La Copa América sera finalement disputée au Brésil. Après les désistements de la Colombie puis de l'Argentine pour raisons sanitaires, et le flou entourant le bon vouloir du Brésil, le coup d'envoi de la compétition pourra être donné le 13 juin après la confirmation mardi du gouvernement. "Le Brésil accueillera la Copa América", a d'abord déclaré le président Jair Bolsonaro lors d'un événement au ministère de la Santé à Brasilia, assurant qu'au moins quatre des 27 Etats du pays étaient prêts à accueillir des rencontres.

Son chef de cabinet Luiz Eduardo Ramos, qui avait semé le doute lundi affirmant que rien n'était encore décidé, a tweeté : "Confirmé: la Copa América aura lieu au Brésil". Il a ensuite précisé que les rencontres seront disputées dans les Etats de Rio de Janeiro, du Mato Grosso, de Goias et du District fédéral, celui de la capitale Brasilia.

Cette annonce ne va pas pour autant calmer les vives critiques qui se font entendre depuis l'annonce surprise lundi par la Conmebol, l'instance du football en Amérique du sud, de l'organisation de la compétition par le Brésil, le deuxième pays le plus endeuillé au monde par la pandémie de Covid-19, avec plus de 465.000 morts.
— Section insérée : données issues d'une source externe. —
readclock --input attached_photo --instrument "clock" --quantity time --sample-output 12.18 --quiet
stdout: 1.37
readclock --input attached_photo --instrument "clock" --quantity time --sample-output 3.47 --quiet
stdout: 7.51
"Au nom du football sud-américain, je tiens à remercier le président Jair Bolsonaro pour sa prise de décision efficace", a déclaré le président de la Conmebol Alejandro Domínguez sur Twitter. Dans son message, il a souligné que le tournoi se déroulera sans la présence du public et selon des protocoles sanitaires draconiens.

Neymar appelé au boycott

En revanche, au moins cinq gouverneurs avaient immédiatement refusé d'accueillir des matches pour raisons sanitaires. Celui de Sao Paulo, Joao Doria, farouche opposant du président Bolsonaro, avait déclaré lundi qu'il ne s'y opposerait pas avant de faire mardi marche arrière. Depuis la Coupe du monde organisée en 2014, de nombreux stades flambant neuf appartiennent aujourd'hui à des clubs, des municipalités, ou à des Etats.
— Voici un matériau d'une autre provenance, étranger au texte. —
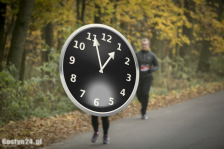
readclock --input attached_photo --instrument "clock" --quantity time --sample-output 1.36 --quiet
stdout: 12.56
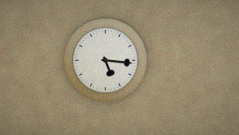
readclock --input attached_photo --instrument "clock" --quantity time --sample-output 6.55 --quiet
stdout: 5.16
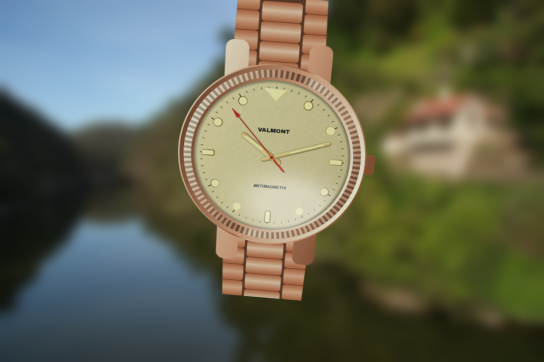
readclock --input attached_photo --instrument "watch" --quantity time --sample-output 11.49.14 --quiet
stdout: 10.11.53
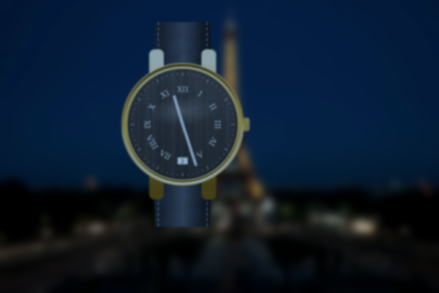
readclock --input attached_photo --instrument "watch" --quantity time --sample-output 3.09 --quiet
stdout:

"C'est une vraie folie d'organiser un tel événement ici", a affirmé l'épidémiologiste José David Urbaez, du Centre d'Infectiologie de Brasilia. "Les pires phases (de la pandémie au Brésil) en 2020 étaient trois à quatre fois moins importantes que ce que nous voyons aujourd'hui. Nous avons cette fausse impression que les choses se sont améliorées. La réalité est que nous sommes toujours dans une phase terrible de propagation très rapide", a-t-il déclaré à l'AFP.
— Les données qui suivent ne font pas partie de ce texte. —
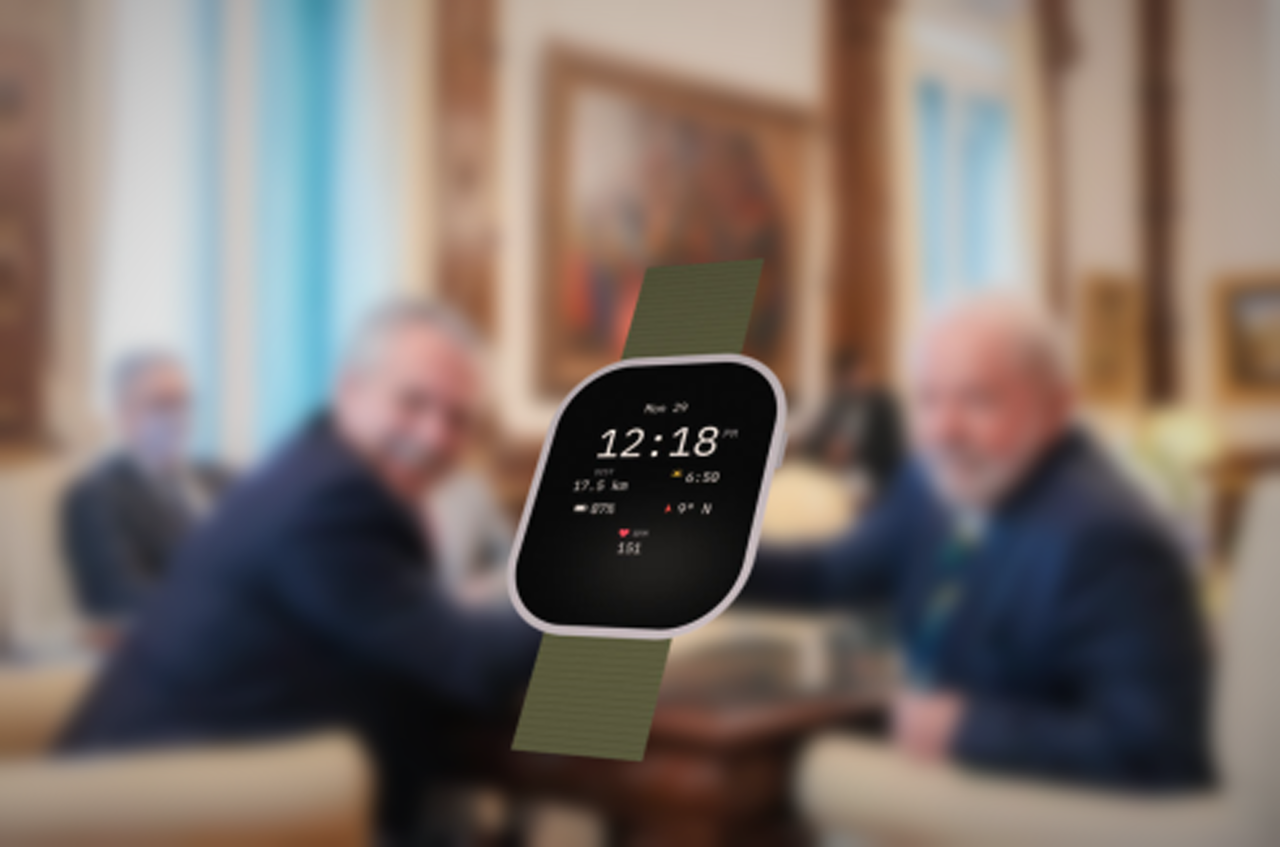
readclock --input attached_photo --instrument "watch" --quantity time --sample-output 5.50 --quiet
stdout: 12.18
Le Brésil a connu une deuxième vague particulièrement meurtrière, le nombre de décès passant de 200.000 à 400.000 de janvier à avril. Les restrictions ont commencé à être allégées le mois dernier quand le nombre de décès quotidiens s'est stabilisé en-dessous des 2.000. Mais selon les experts, une troisième vague est à venir lors des prochaines semaines, alimentée par la propagation de nouveaux variants. Donc en pleine Copa América...

Une Commission d'enquête parlementaire au Sénat se penche depuis un mois sur la gestion chaotique de la crise sanitaire par le gouvernement. Mardi, le rapporteur de cette commission, Renan Calheiros, a fait appel à la plus grande star du football brésilien, Neymar, pour lui demander de boycotter ce tournoi qu'il qualifie de "championnat de la mort" : "Neymar, je veux m'adresser à toi. Ne sois pas d'accord avec la réalisation de cette Copa América au Brésil. Le tournoi que nous devons gagner, c'est celui de la vaccination".